Ovarian cancer (OC), as the most common and lethal gynecologic malignancies, is the fifth cause of cancer-related death in women globally [1, 2]. Due to the fact that OC is usually asymptomatic at early stages, most of the patients will ultimately progress to advance stages, resulting in a high rate of mortality [3, 4]. Despite recent advances, the lack of effective screening methods and therapeutic modalities are the major hurdles to improve prognoses for management of the disease and the main cause of 5-year survival rate of less than 40% [5]. Thus, exploring novel avenues to improve the status quo is urgently needed.
Obesity has been widely reported to be associated with the metabolic diseases including cancer [6–8]. Notably, obese people are usually at increased risk of developing cancers due to the higher levels of insulin and insulin-like growth factor-1, which may be responsible for certain tumors promotion [9]. Exercise is one of the several modifiable factors known to reduce the risk of developing human malignancies [10–13]. It has been also well documented that exercise has many benefits after diagnosis. There is increasingly mounting evidence that exercise relieve many of the common side effects contributed to the conventional cancer therapy among patients, resulting in a better overall quality of life [14–17]. Besides, a number of observational cohort studies support the view that cancer survivors who had a regular exercise suffered from a lower risk of relapse or cancer-related death after starting treatment regimens [18–20].
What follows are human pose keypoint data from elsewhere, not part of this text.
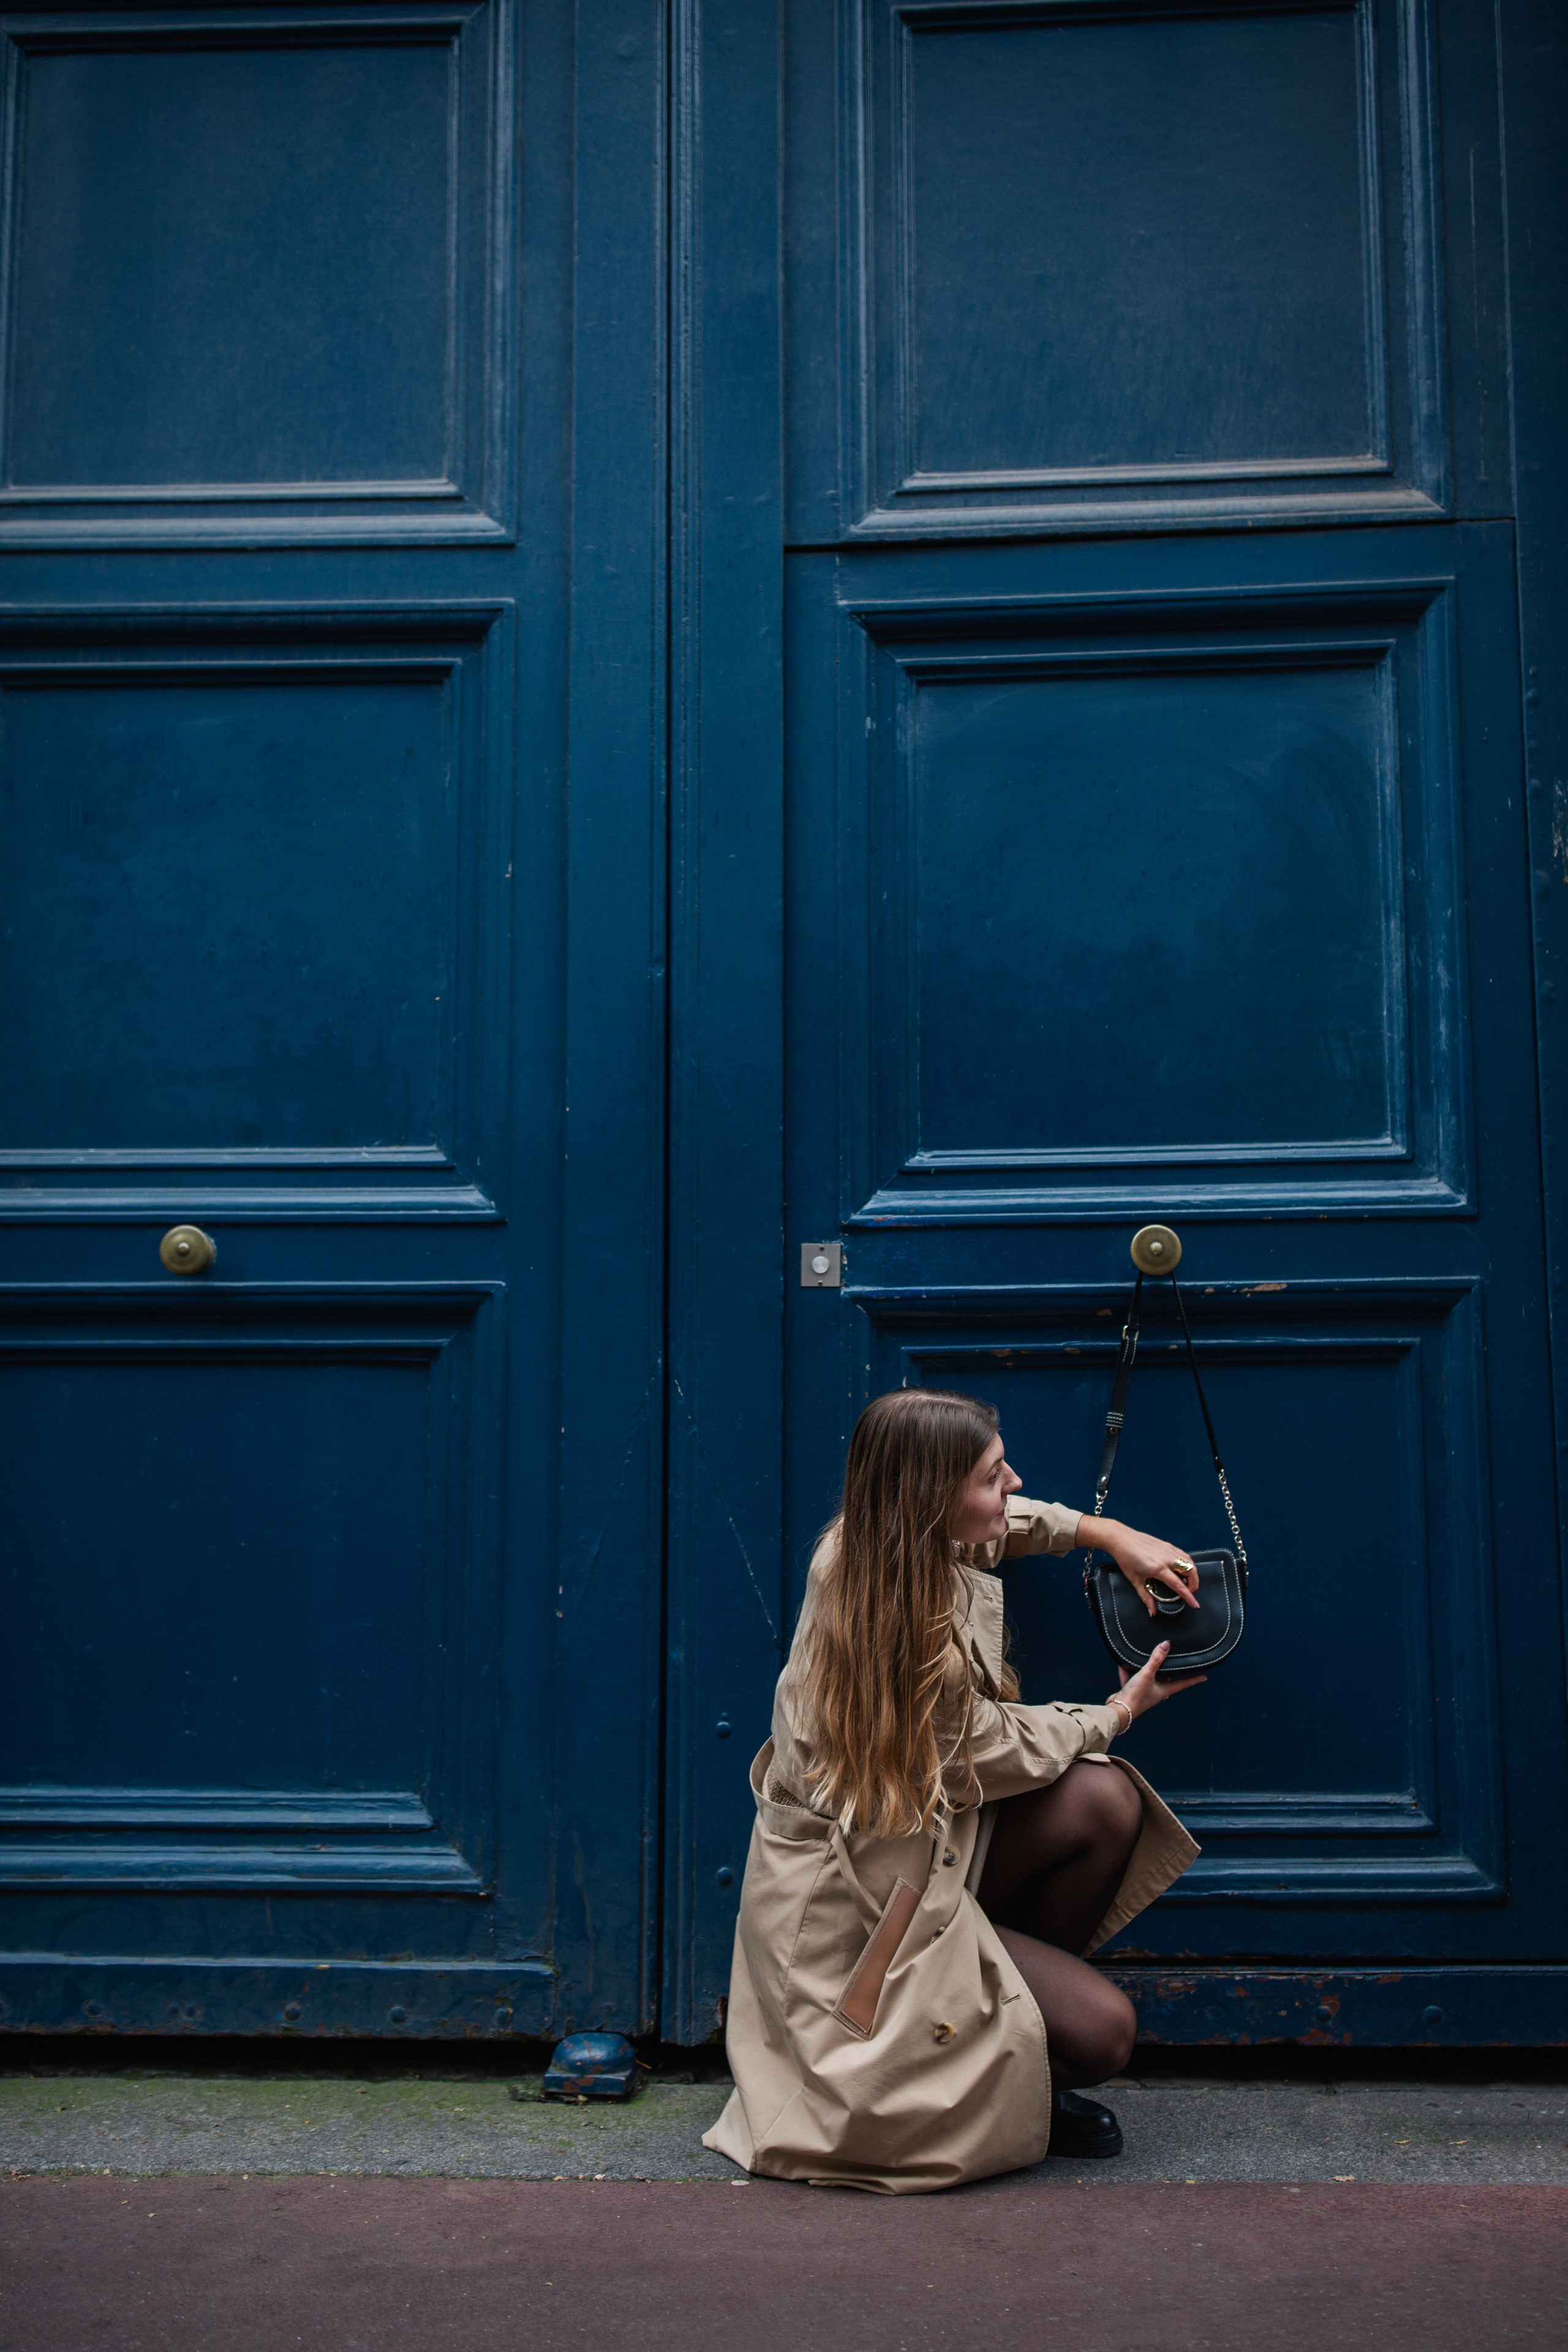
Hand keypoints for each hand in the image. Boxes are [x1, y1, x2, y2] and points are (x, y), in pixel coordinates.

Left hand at [1077, 1514, 1199, 1615]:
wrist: (1121, 1539)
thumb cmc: (1126, 1558)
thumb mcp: (1135, 1581)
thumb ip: (1146, 1597)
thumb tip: (1152, 1611)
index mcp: (1158, 1568)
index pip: (1179, 1585)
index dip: (1189, 1596)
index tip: (1194, 1604)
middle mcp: (1166, 1558)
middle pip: (1190, 1571)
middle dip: (1194, 1584)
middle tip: (1190, 1592)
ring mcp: (1168, 1549)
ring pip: (1190, 1561)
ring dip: (1192, 1573)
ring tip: (1187, 1582)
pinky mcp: (1167, 1544)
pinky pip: (1183, 1554)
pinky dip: (1187, 1563)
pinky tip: (1182, 1569)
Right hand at [1111, 1641, 1206, 1722]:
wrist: (1119, 1710)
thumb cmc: (1135, 1695)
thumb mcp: (1147, 1674)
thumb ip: (1156, 1659)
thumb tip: (1166, 1644)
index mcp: (1164, 1690)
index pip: (1183, 1683)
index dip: (1194, 1679)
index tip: (1204, 1677)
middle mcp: (1157, 1693)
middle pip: (1166, 1680)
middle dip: (1168, 1671)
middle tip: (1173, 1663)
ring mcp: (1145, 1693)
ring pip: (1149, 1679)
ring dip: (1146, 1671)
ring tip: (1145, 1661)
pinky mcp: (1133, 1693)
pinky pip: (1133, 1680)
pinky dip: (1128, 1673)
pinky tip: (1123, 1666)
Recently, skeletal muscle is gaining special interest in terms of releasing various myokines which exert beneficial effects in metabolic disorders. Of these, irisin, a novel promising identified myokine releasing from skeletal muscle following exercise, is believed as a potential therapeutic in a variety of diseases [21, 22]. Previous studies have documented the positive association between irisin and body energy expenditure as well as insulin sensitivity [23]. Additionally, irisin has been verified to have a pivotal role in smooth muscle cell phenotype modulation by regulating endothelial cell proliferation, apoptosis and migration [24]. Due to the strong metabolic effects of irisin on several tissue types, it is questionable whether irisin has the ability to modulate malignant features of cells and tissues similar to other myokines [25]. In the past decade, the relationship between irisin and different cancers have been the focus of many studies. Represented data from a recent study found a lower level of serum irisin in patients with breast cancer, while other studies indicated that irisin was significantly increased in gastrointestinal cancer tissues [26–28]. Moreover, a number of studies have detected increased irisin immunoreactivity in ovarian, cervix and breast cancer tissues as well as endometrial hyperplasias [29].
In the context of cancer metabolism, reprogramming of glucose metabolism is a pervasive microenvironmental event in tumorigenesis. To this end, cancer cells preferentially switch from oxidative phosphorylation (OXPHOS) to glycolysis, even under normal oxygen concentration. This particular metabolic profile –defined as Warburg effect- is a key hallmark of many solid tumors including OC [30].
Growing evidence demonstrated that many signal molecules including tumor suppressor genes and oncogenes play substantial roles in conferring metabolic advantages and adaptation to the tumorigenic microenvironment [30]. Of these documented genes, the hypoxia-inducible factor-1α (HIF-1α) is a transcription factor regulating many pivotal pathways in cancerous cells [31].
Although the importance of HIF-1α in the induction of the Warburg effect is largely highlighted, the involvement and influences of other factors should not be underestimated. A number of studies notably suggested that crosstalk between HIF-1α and oncogenic c-Myc lead to increased uptake of glucose and its conversion to lactate which subsequently modulate the cancer cell’s microenvironment through regulation of common downstream target genes, such as pyruvate dehydrogenase kinase 1(PDK1) and lactate dehydrogenase A (LDHA) [32]. It is also noticeable that angiogenesis is necessary for tumor growth and metastasis .HIF-1α also upregulates the expression of the angiogenic growth factors such as vascular endothelial growth factor (VEGF), which in turn stimulates neovascularization a fundamental process for tumor progression [33].
Considering the above mentioned points, we intended to evaluate the effect of irisin as a promising myokine on tumorigenic features of ovarian cancer cells and to regulate genes correlated with aerobic metabolism.